Rencana Jokowi memberikan hak veto kepada para menko ditanggapi dingin oleh Direktur Eksekutif Indonesia Political Review Ujang Komaruddin. Ia menilai ada motif politik di balik kebijakan itu. "Bisa saja ini motif kalau Presiden cuci tangan kalau ada hal yang salah tak mau disalahkan. Sepertinya arahnya ke situ," kata Ujang saat dihubungi Tempo, Sabtu, 26 Oktober 2019.
Ujang menuturkan, tugas para menko sifatnya koordinatif dan tak seharusnya diberikan hak veto. Sebab, menteri-menteri dalam koordinasi memiliki kebijakan yang sama dengan semua menteri, termasuk dengan menko. Sehingga, para menteri bisa langsung ke presiden, bukan kepada menko.

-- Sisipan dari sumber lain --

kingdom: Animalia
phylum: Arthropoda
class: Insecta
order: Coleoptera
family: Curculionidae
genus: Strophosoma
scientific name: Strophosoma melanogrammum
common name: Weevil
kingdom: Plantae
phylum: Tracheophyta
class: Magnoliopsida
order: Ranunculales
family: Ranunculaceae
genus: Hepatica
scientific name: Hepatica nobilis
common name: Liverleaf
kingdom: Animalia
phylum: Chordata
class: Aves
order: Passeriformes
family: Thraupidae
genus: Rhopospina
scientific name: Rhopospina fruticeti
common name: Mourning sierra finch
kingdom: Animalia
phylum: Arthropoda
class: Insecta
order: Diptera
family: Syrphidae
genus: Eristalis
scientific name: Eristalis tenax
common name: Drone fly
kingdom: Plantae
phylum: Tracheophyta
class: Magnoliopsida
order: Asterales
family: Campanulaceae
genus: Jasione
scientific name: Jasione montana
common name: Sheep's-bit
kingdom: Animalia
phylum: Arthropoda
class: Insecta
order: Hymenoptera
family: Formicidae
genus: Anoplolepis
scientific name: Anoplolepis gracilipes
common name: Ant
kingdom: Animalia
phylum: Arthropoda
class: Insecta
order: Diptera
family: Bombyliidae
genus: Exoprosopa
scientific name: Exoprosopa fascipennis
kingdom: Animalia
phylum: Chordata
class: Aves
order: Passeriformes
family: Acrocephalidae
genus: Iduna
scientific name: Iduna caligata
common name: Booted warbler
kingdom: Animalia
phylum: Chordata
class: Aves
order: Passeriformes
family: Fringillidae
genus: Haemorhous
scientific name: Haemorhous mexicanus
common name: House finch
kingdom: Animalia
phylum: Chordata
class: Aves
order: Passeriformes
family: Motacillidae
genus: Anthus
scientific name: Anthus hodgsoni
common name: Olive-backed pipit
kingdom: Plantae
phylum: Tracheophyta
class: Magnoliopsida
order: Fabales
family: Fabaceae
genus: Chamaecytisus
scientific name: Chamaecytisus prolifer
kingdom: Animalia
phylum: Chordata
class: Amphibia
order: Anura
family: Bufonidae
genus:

Kebijakan lepas tangan, kata akademisi Universitas Al-Azhar Indonesia ini juga pernah dilakukan Jokowi saat membubarkan kelompok Hizbut Tahrir Indonesia atau HTI. "Seolah-olah yang disalahkan Menko Polhukam, bukan Presiden. Ini akan lebih dikeraskan lagi," kata dia.
Selain itu, Ujang juga melihat karena Jokowi sudah tidak bisa mencalonkan di pemilihan presiden mendatang, maka menteri koordinator yang menjadi tameng menghadapi kemarahan masyarakat atas kebijakan pemerintah. Misalnya, tentang masyarakat ingin Perpu KPK, yang hingga hari ini belum dikeluarkan. “Ada indikasi tidak dikeluarkan. Kalau masyarakat marah, yang jadi tameng Menko Polhukamnya. Ini sepertinya arahnya ke situ."